What is needed: Exactly and only the lines from the one containing "Wendepunkt. Wie bereits" through the close of the entries below are to be set down.

Materials provided:

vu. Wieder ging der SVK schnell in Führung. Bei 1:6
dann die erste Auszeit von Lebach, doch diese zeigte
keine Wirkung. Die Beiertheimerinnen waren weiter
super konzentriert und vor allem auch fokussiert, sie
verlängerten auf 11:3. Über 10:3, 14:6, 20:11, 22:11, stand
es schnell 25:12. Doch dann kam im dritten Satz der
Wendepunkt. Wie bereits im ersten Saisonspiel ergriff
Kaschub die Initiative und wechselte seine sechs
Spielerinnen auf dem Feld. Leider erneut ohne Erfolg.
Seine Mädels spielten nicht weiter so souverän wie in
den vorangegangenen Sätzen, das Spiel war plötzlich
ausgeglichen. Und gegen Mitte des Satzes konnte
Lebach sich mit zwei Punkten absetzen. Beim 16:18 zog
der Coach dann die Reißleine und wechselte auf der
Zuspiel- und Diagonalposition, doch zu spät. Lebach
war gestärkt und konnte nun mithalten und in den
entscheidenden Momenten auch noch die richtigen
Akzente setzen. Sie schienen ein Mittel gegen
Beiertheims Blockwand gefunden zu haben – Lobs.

Result for this exercise:
Wendepunkt. Wie bereits im ersten Saisonspiel ergriff
Kaschub die Initiative und wechselte seine sechs
Spielerinnen auf dem Feld. Leider erneut ohne Erfolg.
Seine Mädels spielten nicht weiter so souverän wie in
den vorangegangenen Sätzen, das Spiel war plötzlich
ausgeglichen. Und gegen Mitte des Satzes konnte
Lebach sich mit zwei Punkten absetzen. Beim 16:18 zog
der Coach dann die Reißleine und wechselte auf der
Zuspiel- und Diagonalposition, doch zu spät. Lebach
war gestärkt und konnte nun mithalten und in den
entscheidenden Momenten auch noch die richtigen
Akzente setzen. Sie schienen ein Mittel gegen
Beiertheims Blockwand gefunden zu haben – Lobs.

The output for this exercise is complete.